Set exercise. Transcribe the part of the forum thread about internet connection sharing that opens with the words "Just today we" and closes with "an installed service.".

---------- Source text

# Internet connection sharing cannot be enabled



## hermeslyre (Aug 15, 2007)

Just today we bought a nintendo usb wi-fi adapter. It will allow my DS to piggyback onto my broadband connection so I can do battle against numerous foes from all around the world.  But a problem arises when I try to install this. I get about halfway through when an error pops up; Internet connection sharing error.(5). I have a local area connection 6 representing the Usb wi-fi adapter, so i go to properties, advanced and attempt to enable internet connection sharing and another error pops up; an error occurred when internet connection sharing was being enable, the specified service does not exist as an installed service.

I googled said error and ran "services.msc" and enabled and autonomized a couple services the site said were needed for internet sharing, still no go. 

I've found many, _many_ complaints of this exact same problem regarding the adapter on the web. Solutions are scattered but few; I've tried some with no success. I'm 80% sure a repair install of Windows could solve the problem, but don't want to do this unless it's the only option. 

Any insight Networking Section?


----------



## addle_brains (Aug 15, 2007)

Try setting a static IP to you PC. Also, see what you can tweak in your router/modem.


----------



## hermeslyre (Aug 15, 2007)

*sigh*

Couple hours ago I attempted a repair install. Computer GUI Boot came up but it was ended prematurely by a milisecond long BSOD. 2 repair installs later and I've the same result.. I can boot in using safe mode though, and I attempted a cold boot; selective statup, no boot.ini, system.ini, etc. Fixed nothing.

--------------------
---------- Record extracts

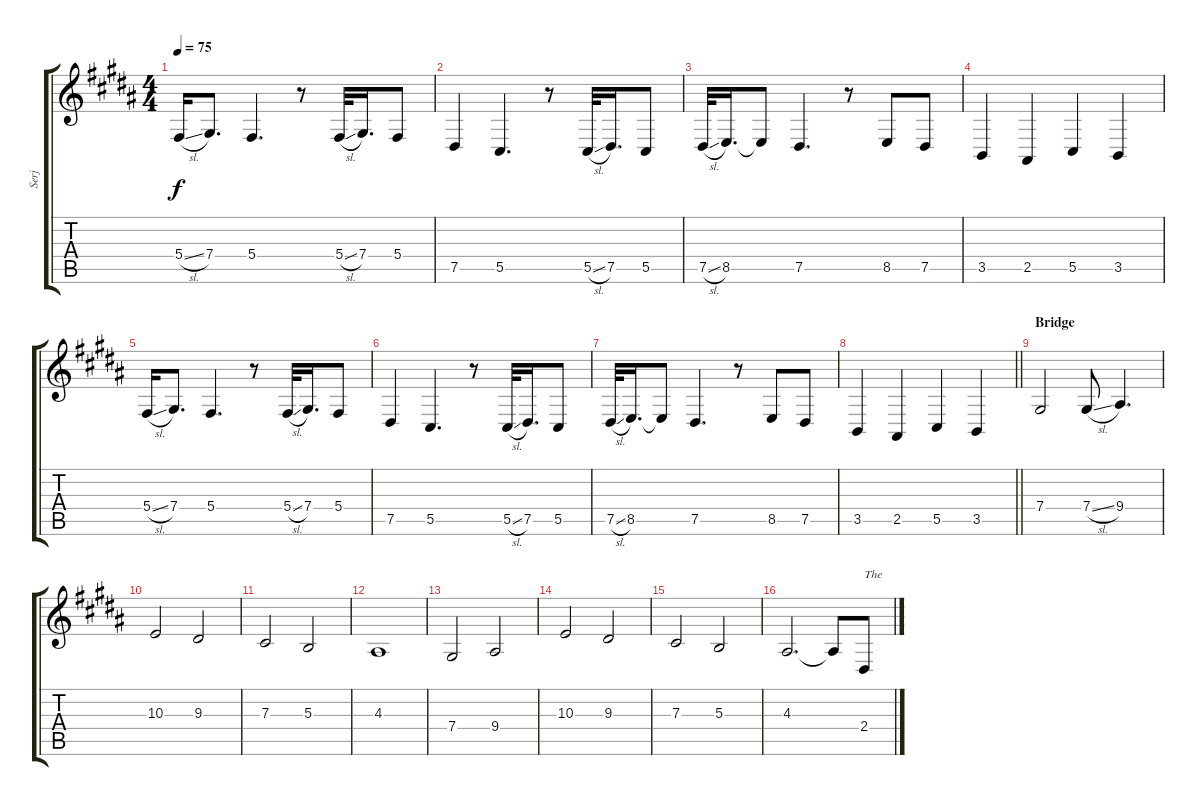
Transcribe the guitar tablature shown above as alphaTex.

\track ("Serj" "Serj") {instrument synthvoice}
\staff {score tabs}
\tuning (Eb4 Bb3 Gb3 Db3 Ab2 Eb2) {hide}
\ts (4 4)
\tempo 75
\clef g2
\ks g#minor
5.4{sl}.16{dy f} 7.4.8{d} 5.4.4{d} r.8 5.4{sl}.32 7.4.16{d} 5.4.8 |
7.5.4 5.5.4{d} r.8 5.5{sl}.32 7.5.16{d} 5.5.8 |
7.5{sl}.32 8.5.16{d} 8.5{t}.8 7.5.4{d} r.8 8.5.8 7.5.8 |
3.5.4 2.5.4 5.5.4 3.5.4 |
5.4{sl}.16 7.4.8{d} 5.4.4{d} r.8 5.4{sl}.32 7.4.16{d} 5.4.8 |
7.5.4 5.5.4{d} r.8 5.5{sl}.32 7.5.16{d} 5.5.8 |
7.5{sl}.32 8.5.16{d} 8.5{t}.8 7.5.4{d} r.8 8.5.8 7.5.8 |
\barLineRight lightlight
3.5.4 2.5.4 5.5.4 3.5.4 |
\section ("" "Bridge")
7.4.2 7.4{sl}.8 9.4.4{d} |
10.3.2 9.3.2 |
7.3.2 5.3.2 |
4.3.1 |
7.4.2 9.4.2 |
10.3.2 9.3.2 |
7.3.2 5.3.2 |
4.3.2{d} 4.3{t}.8 2.4.8{txt "The"}
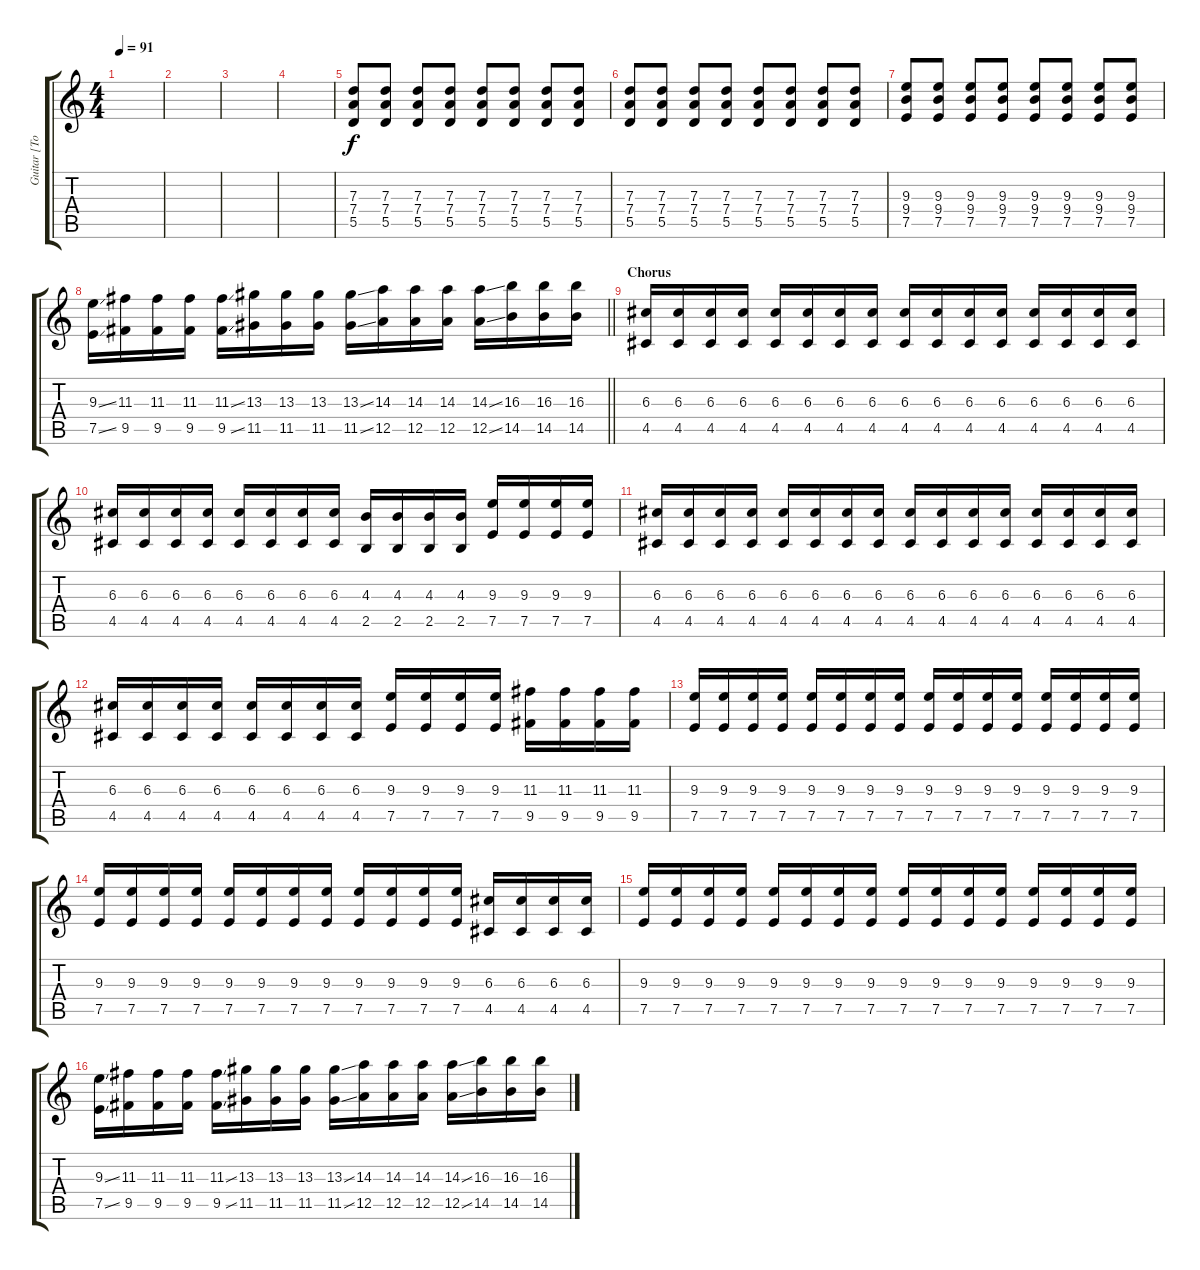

--------------------

Exercise response.
Just today we bought a nintendo usb wi-fi adapter. It will allow my DS to piggyback onto my broadband connection so I can do battle against numerous foes from all around the world.  But a problem arises when I try to install this. I get about halfway through when an error pops up; Internet connection sharing error.(5). I have a local area connection 6 representing the Usb wi-fi adapter, so i go to properties, advanced and attempt to enable internet connection sharing and another error pops up; an error occurred when internet connection sharing was being enable, the specified service does not exist as an installed service.